Monday, March 7, 2011

While The World Watched


A few weeks ago I was in LifeWay in Savannah and saw a display for a new book, While The World Watched, by Carolyn Maull McKinstry. The book caught my attention because of the story, she was a survivor of the bombing of the Sixteenth Street Baptist Church in Birmingham, Alabama, and she was someone with whom Cyd and I had attended seminary at Beeson Divinity School. I quickly grabbed the book and paid for it.

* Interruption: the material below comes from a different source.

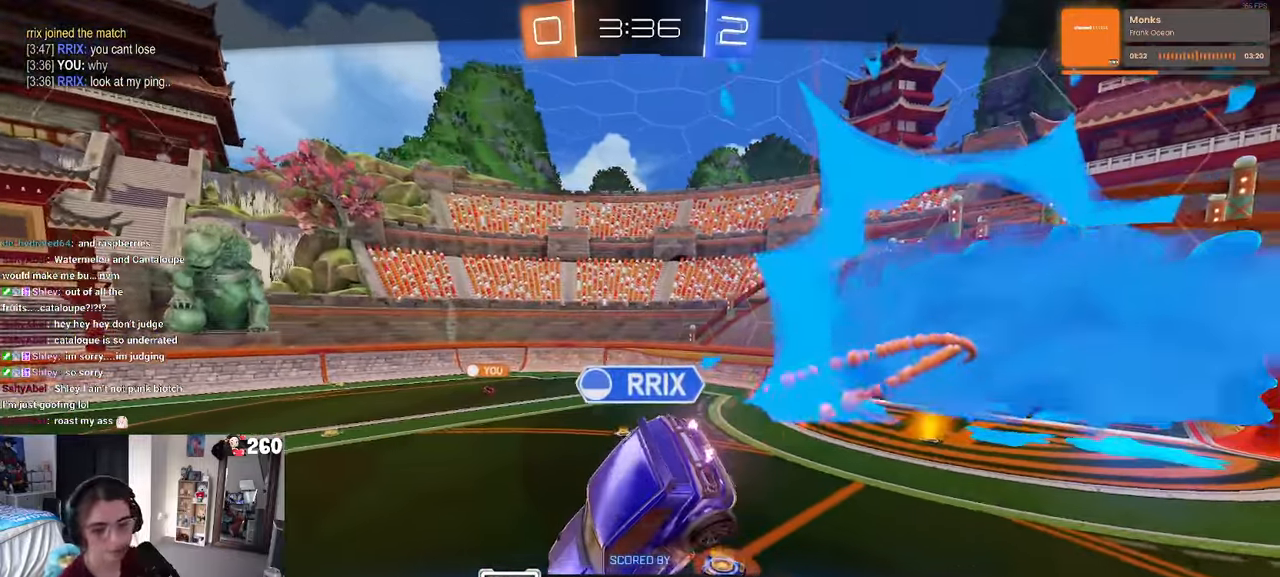
{"buttons": [], "left_stick": "center", "right_stick": "center", "events": []}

I waited until the High School Winter Retreat to begin reading...I could hardly put it down. It is one of the most intriguing books on the Civil Rights Movement I have ever read. What makes it so unique is the way in which McKinstry along with Denise George not only tell her personal story as a survivor of not just one act of violence but as a student marcher who faced Bull Connor and his fire hoses, having a chunk of her hair ripped out by the water pressure, it also included the larger work of the Civil Rights Movement in Birmingham specifically but throughout the south. It doesn't just give the historical facts but gives the reader insight into the depths of human suffering and determination that came out of the Civil Rights Movement of the 1960s.

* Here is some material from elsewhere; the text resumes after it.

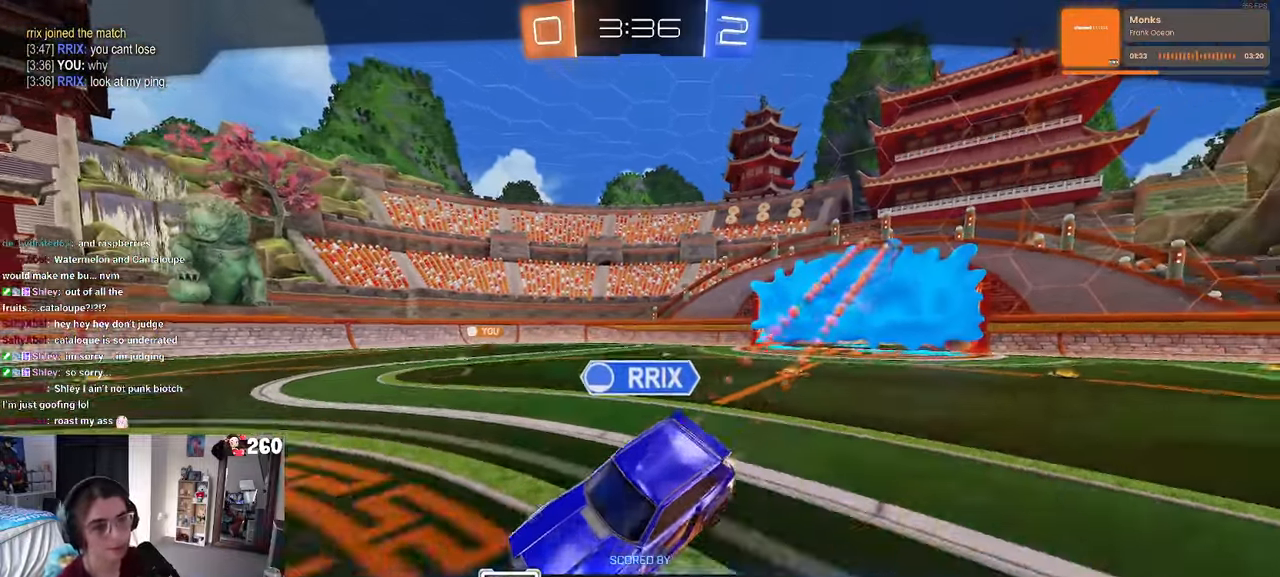
{"buttons": [], "left_stick": "center", "right_stick": "center", "events": []}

Interspersed in the book are excerpts from speeches, many by Dr. Martin Luther King, Jr. from that era as well as telling photographs from the period. It is a gripping story that tells the struggle for equality in an entirely different way. I was challenged and encouraged by the hope of the gospel to bring about true reconciliation that transcends skin color, education, or abilities. The unsung strength of the book is the way in which McKinstry shares her own struggle with bitterness and hatred that almost cost her her life through an alcohol addiction, but that ultimately she came to realize that there is forgiveness, healing, and hope found in the gospel!

But I discovered early in life--from my grandparents, my pastor, and others--that in God's eyes, no life should be lived in hatred or unforgiveness. Bitterness hurts only the people whose hearts house it, not the offenders (p261).